▶ **INPUT MATERIAL**
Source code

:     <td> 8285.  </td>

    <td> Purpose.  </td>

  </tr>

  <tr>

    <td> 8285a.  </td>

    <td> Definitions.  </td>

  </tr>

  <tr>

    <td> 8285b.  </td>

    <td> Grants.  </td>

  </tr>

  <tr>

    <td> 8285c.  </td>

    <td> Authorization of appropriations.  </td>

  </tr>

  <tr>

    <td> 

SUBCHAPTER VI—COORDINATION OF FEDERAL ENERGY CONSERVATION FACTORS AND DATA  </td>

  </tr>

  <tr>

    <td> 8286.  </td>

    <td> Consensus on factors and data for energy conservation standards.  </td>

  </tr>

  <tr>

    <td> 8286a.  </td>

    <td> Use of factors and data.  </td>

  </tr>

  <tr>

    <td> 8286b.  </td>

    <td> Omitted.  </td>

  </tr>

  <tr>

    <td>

▶ **TO DO**
Repeat the whole listing above, word for word.

▶ **SOLUTION FOR THIS PROBLEM**
Source code

:     <td> 8285.  </td>

    <td> Purpose.  </td>

  </tr>

  <tr>

    <td> 8285a.  </td>

    <td> Definitions.  </td>

  </tr>

  <tr>

    <td> 8285b.  </td>

    <td> Grants.  </td>

  </tr>

  <tr>

    <td> 8285c.  </td>

    <td> Authorization of appropriations.  </td>

  </tr>

  <tr>

    <td> 

SUBCHAPTER VI—COORDINATION OF FEDERAL ENERGY CONSERVATION FACTORS AND DATA  </td>

  </tr>

  <tr>

    <td> 8286.  </td>

    <td> Consensus on factors and data for energy conservation standards.  </td>

  </tr>

  <tr>

    <td> 8286a.  </td>

    <td> Use of factors and data.  </td>

  </tr>

  <tr>

    <td> 8286b.  </td>

    <td> Omitted.  </td>

  </tr>

  <tr>

    <td>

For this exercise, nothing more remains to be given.